Ralph McPate

Personal information
- Date of birth: 10 October 1940 (age 84)
- Place of birth: Airdrie, Scotland
- Height: 1.73 m (5 ft 8 in)
- Position(s): Winger

Senior career*
- Years: Team / Apps / (Gls)
- Airdrieonians / 0 / (0)
- Third Lanark / 0 / (0)
- 1968: Toronto Emerald
- 1969: Toronto Italia
- 1969: Rochester Lancers

International career
- 1967: Canada Olympic / 5 / (2)
- 1968: Canada / 4 / (2)

= Ralph McPate =

Canadian soccer player

Ralph McPate (born 10 October 1940) is a former soccer player who played as a winger. Born in Scotland, he represented Canada at international level.

==Club career==
Born in Airdrie, Scotland, McPate began his career playing with Airdrieonians and Third Lanark, but failed to play in the League for either team.

He moved to Canada at the age of 19, combining his playing career with a job in a surveyor's practice.

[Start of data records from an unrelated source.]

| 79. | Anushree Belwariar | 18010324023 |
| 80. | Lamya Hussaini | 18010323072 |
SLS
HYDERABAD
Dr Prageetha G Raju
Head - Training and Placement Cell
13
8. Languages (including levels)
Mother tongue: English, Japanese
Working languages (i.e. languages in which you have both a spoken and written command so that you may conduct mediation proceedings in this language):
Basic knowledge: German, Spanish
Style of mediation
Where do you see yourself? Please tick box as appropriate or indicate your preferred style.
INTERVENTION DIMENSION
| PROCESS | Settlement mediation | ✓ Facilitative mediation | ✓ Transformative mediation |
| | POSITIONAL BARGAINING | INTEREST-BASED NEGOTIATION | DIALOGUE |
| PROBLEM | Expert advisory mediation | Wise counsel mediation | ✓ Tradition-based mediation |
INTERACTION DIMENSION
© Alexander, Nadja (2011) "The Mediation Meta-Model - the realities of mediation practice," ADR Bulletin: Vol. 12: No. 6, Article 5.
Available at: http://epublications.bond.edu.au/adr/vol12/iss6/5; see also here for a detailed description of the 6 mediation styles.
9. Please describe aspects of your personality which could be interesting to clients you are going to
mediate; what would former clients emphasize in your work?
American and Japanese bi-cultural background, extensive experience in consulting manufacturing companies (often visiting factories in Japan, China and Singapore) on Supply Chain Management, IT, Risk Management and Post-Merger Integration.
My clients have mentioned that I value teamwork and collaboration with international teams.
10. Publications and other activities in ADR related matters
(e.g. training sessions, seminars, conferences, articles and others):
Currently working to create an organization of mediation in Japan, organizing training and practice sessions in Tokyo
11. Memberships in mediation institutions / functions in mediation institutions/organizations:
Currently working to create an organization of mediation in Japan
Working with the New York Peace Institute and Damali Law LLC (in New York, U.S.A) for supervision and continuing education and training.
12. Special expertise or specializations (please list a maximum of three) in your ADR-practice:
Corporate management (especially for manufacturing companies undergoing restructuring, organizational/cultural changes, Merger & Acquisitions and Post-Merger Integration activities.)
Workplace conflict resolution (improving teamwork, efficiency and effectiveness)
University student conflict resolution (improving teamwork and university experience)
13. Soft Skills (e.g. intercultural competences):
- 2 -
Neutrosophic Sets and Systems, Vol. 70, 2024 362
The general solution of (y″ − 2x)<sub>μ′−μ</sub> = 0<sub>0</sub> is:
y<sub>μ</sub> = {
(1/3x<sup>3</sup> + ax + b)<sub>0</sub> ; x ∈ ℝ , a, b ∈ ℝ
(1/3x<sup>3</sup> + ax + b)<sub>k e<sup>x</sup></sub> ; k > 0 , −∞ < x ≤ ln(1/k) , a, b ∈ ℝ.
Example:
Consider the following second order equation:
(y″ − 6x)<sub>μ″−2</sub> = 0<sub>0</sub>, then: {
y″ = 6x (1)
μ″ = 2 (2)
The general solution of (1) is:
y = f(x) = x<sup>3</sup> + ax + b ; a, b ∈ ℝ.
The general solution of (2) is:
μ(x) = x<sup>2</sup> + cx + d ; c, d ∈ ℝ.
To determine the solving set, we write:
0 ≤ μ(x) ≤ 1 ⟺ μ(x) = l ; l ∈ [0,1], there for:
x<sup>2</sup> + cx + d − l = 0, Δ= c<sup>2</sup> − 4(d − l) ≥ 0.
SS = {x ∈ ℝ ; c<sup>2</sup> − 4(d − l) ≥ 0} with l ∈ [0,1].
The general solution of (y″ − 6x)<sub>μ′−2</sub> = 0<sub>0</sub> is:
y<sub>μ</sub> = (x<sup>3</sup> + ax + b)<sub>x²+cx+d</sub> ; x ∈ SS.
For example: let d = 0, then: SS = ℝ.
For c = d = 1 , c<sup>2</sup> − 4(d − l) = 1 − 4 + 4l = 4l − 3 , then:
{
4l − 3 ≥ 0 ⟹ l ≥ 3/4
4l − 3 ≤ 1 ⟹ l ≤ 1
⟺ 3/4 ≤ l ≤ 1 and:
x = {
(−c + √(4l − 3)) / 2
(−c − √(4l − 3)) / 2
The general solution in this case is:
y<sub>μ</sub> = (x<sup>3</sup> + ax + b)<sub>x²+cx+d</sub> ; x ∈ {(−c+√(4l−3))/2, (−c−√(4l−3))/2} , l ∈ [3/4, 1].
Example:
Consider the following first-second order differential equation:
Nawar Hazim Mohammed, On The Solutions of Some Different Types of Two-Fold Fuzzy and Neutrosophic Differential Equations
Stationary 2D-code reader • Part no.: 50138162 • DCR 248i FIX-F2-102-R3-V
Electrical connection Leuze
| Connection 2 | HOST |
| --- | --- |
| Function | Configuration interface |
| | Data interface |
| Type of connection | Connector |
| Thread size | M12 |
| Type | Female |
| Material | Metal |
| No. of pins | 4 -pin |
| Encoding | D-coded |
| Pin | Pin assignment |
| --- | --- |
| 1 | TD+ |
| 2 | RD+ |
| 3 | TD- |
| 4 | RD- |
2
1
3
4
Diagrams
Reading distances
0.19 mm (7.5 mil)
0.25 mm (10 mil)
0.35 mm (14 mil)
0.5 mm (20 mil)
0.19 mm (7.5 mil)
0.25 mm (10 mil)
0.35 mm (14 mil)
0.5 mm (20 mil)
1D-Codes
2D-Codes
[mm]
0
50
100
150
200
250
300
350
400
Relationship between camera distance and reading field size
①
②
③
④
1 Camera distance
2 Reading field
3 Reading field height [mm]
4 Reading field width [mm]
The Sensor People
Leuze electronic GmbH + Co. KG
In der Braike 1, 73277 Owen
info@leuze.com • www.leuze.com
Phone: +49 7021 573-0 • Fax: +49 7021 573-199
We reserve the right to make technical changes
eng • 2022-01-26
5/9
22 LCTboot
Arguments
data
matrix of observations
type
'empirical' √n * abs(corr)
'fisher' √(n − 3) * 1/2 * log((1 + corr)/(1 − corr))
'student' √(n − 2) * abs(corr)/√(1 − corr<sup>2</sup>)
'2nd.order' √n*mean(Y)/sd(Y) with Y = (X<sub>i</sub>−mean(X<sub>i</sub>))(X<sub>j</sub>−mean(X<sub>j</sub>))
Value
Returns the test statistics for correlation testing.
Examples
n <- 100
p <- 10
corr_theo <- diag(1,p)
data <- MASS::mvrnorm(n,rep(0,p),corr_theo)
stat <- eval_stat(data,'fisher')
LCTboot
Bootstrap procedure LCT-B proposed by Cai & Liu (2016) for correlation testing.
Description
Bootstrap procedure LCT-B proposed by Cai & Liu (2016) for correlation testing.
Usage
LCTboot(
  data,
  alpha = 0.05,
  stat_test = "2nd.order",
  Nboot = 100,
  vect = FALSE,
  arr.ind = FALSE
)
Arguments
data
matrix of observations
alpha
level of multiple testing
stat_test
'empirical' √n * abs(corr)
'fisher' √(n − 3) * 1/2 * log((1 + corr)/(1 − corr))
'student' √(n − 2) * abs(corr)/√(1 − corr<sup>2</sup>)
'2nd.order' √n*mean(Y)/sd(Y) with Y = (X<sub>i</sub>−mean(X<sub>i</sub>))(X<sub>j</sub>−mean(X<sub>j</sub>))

He played locally in Toronto, for the Ontario team, and in inter-provincial competitions. In 1968, he played in the Toronto and District Soccer League with Toronto Emerald.

In 1969 he played in the National Soccer League with Toronto Italia. That same season he also played for the Rochester Lancers in the American Soccer League.

==International career==
He gained Canadian citizenship, and earned 4 caps for the national team in 1968, scoring 2 goals. He also represented Canada at the 1967 Pan American Games.

==Later life==
McPate returned to Scotland in the early 2000s, living in Edinburgh.